(Page layout parsing data)

Start of Block

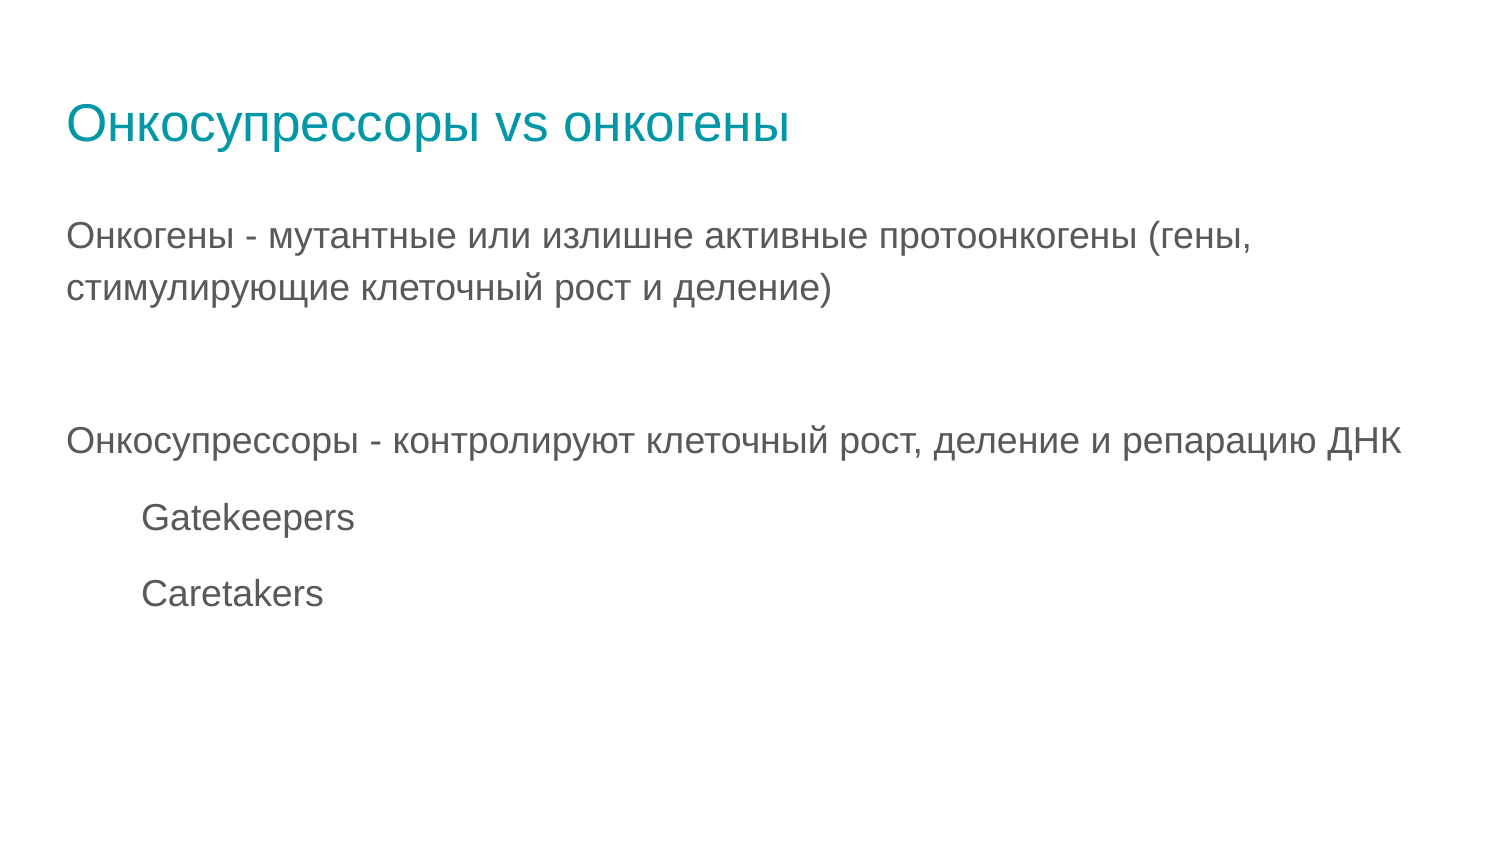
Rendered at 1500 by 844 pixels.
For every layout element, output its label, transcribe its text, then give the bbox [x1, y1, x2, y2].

title Онкосупрессоры vs онкогены [51, 72, 1449, 167]
list Онкогены - мутантные или излишне активные протоонкогены (гены, стимулирующие клеточный рост и деление) Онкосупрессоры - контролируют клеточный рост, деление и репарацию ДНК Gatekeepers Caretakers [51, 189, 1449, 750]
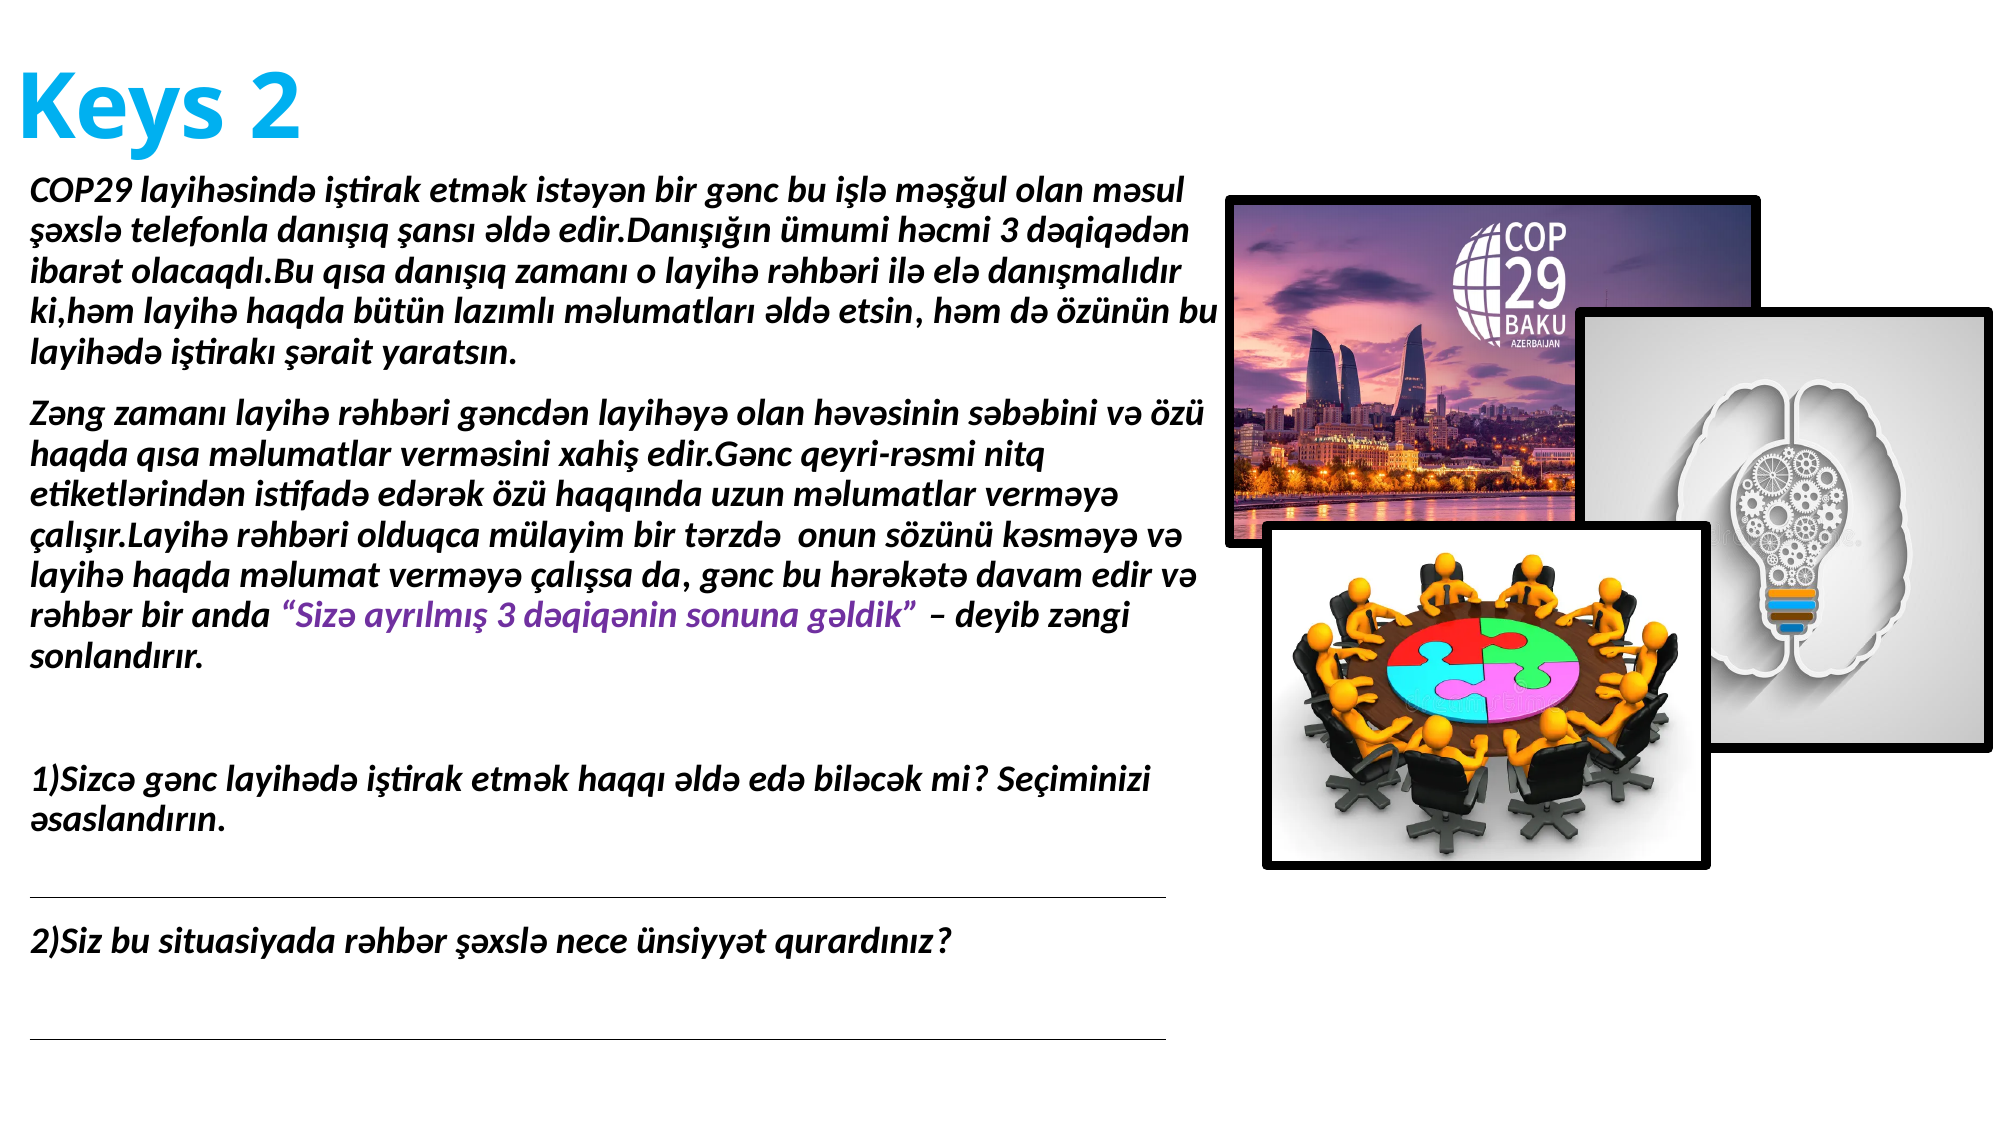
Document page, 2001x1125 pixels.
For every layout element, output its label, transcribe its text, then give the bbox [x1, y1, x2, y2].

list COP29 layihəsində iştirak etmək istəyən bir gənc bu işlə məşğul olan məsul şəxslə telefonla danışıq şansı əldə edir.Danışığın ümumi həcmi 3 dəqiqədən ibarət olacaqdı.Bu qısa danışıq zamanı o layihə rəhbəri ilə elə danışmalıdır ki,həm layihə haqda bütün lazımlı məlumatları əldə etsin, həm də özünün bu layihədə iştirakı şərait yaratsın. Zəng zamanı layihə rəhbəri gəncdən layihəyə olan həvəsinin səbəbini və özü haqda qısa məlumatlar verməsini xahiş edir.Gənc qeyri-rəsmi nitq etiketlərindən istifadə edərək özü haqqında uzun məlumatlar verməyə çalışır.Layihə rəhbəri olduqca mülayim bir tərzdə onun sözünü kəsməyə və layihə haqda məlumat verməyə çalışsa da, gənc bu hərəkətə davam edir və rəhbər bir anda “Sizə ayrılmış 3 dəqiqənin sonuna gəldik” – deyib zəngi sonlandırır. 1)Sizcə gənc layihədə iştirak etmək haqqı əldə edə biləcək mi? Seçiminizi əsaslandırın. 2)Siz bu situasiyada rəhbər şəxslə nece ünsiyyət qurardınız? [14, 162, 1266, 1125]
picture [1234, 204, 1984, 861]
title Keys 2 [0, 0, 1725, 218]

End of Block

Keep only those lines of the records that hold "pixels", and return them.

◆ EXERCISE RESPONSE ◆
Rendered at 1500 by 844 pixels.
Document page, 2001x1125 pixels.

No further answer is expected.